- [Work to be completed] Go through the data below and return each line containing the word "console".

[Dataset entries]
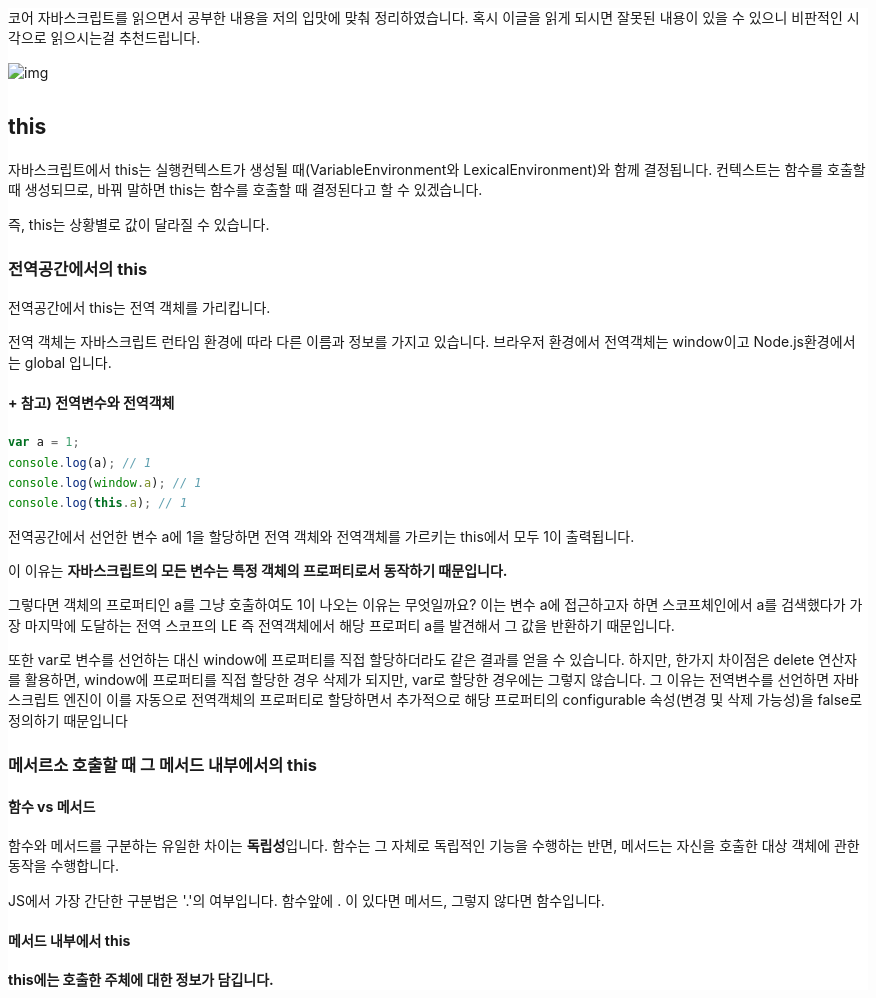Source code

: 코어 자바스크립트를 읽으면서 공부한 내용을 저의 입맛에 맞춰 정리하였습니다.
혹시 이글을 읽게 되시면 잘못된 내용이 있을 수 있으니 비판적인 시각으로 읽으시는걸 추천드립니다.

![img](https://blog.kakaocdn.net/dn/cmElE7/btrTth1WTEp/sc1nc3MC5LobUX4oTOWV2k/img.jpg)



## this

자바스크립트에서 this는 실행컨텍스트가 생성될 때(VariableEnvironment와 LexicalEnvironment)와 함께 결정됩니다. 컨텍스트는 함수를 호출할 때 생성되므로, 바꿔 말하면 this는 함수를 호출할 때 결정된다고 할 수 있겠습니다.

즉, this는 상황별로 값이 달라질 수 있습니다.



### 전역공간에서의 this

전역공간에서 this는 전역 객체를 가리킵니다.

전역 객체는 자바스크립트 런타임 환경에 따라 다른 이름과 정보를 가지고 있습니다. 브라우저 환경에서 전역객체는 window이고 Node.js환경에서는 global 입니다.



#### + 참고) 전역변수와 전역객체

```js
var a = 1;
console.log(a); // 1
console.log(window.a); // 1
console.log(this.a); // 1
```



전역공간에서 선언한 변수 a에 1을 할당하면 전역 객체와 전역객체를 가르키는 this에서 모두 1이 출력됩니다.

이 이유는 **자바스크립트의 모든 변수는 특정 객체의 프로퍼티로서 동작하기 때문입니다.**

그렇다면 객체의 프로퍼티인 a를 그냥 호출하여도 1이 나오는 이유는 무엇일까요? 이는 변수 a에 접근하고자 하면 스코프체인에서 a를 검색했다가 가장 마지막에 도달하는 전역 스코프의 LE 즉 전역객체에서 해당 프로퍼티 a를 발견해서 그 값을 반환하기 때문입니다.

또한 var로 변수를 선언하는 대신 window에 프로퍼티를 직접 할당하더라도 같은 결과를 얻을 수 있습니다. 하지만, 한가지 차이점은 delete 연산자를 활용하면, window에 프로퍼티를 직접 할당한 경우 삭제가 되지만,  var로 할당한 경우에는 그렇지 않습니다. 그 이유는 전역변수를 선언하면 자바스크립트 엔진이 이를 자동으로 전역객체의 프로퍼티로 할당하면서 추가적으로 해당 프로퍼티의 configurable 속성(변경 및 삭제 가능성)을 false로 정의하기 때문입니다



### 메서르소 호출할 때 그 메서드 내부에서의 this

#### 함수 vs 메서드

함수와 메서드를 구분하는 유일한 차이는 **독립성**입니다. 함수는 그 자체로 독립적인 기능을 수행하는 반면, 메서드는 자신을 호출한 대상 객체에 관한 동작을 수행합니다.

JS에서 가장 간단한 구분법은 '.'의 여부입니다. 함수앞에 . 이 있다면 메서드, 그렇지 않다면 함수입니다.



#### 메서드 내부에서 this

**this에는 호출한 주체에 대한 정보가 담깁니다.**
---
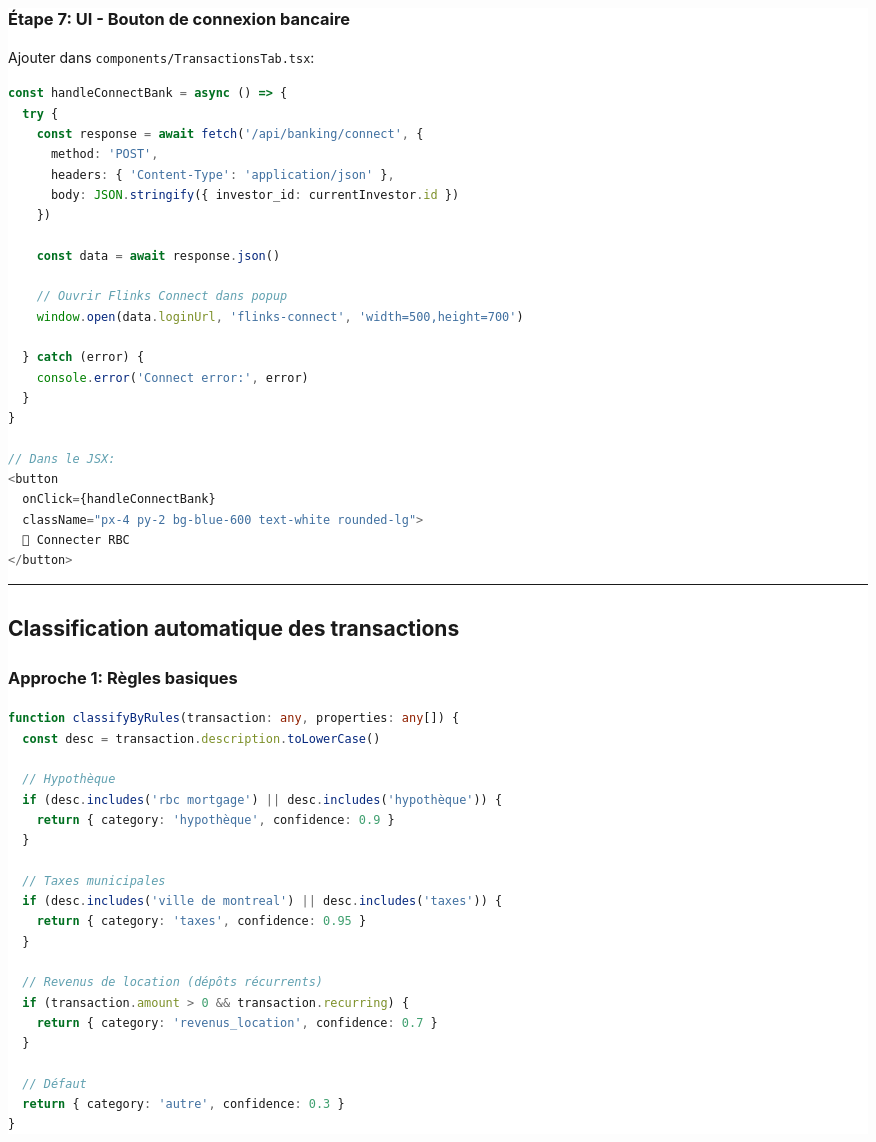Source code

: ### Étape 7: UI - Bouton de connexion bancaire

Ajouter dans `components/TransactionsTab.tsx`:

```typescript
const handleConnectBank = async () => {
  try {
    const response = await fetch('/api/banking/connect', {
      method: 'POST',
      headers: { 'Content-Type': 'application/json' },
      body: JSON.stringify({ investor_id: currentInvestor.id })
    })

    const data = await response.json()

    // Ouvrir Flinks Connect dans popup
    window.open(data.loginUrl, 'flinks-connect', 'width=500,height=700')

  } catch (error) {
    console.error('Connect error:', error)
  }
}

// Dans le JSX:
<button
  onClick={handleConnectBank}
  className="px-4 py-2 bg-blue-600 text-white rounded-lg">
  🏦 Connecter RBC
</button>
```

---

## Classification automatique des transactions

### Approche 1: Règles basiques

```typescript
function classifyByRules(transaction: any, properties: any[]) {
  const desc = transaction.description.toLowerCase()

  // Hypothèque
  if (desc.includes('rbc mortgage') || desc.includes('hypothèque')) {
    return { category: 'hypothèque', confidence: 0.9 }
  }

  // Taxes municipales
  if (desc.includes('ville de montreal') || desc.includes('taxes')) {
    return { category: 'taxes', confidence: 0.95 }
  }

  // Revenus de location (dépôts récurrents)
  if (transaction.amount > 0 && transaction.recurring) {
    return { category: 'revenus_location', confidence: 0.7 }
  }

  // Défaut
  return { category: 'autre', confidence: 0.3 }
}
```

- [Written response]
console.log(a); // 1
console.log(window.a); // 1
console.log(this.a); // 1
    console.error('Connect error:', error)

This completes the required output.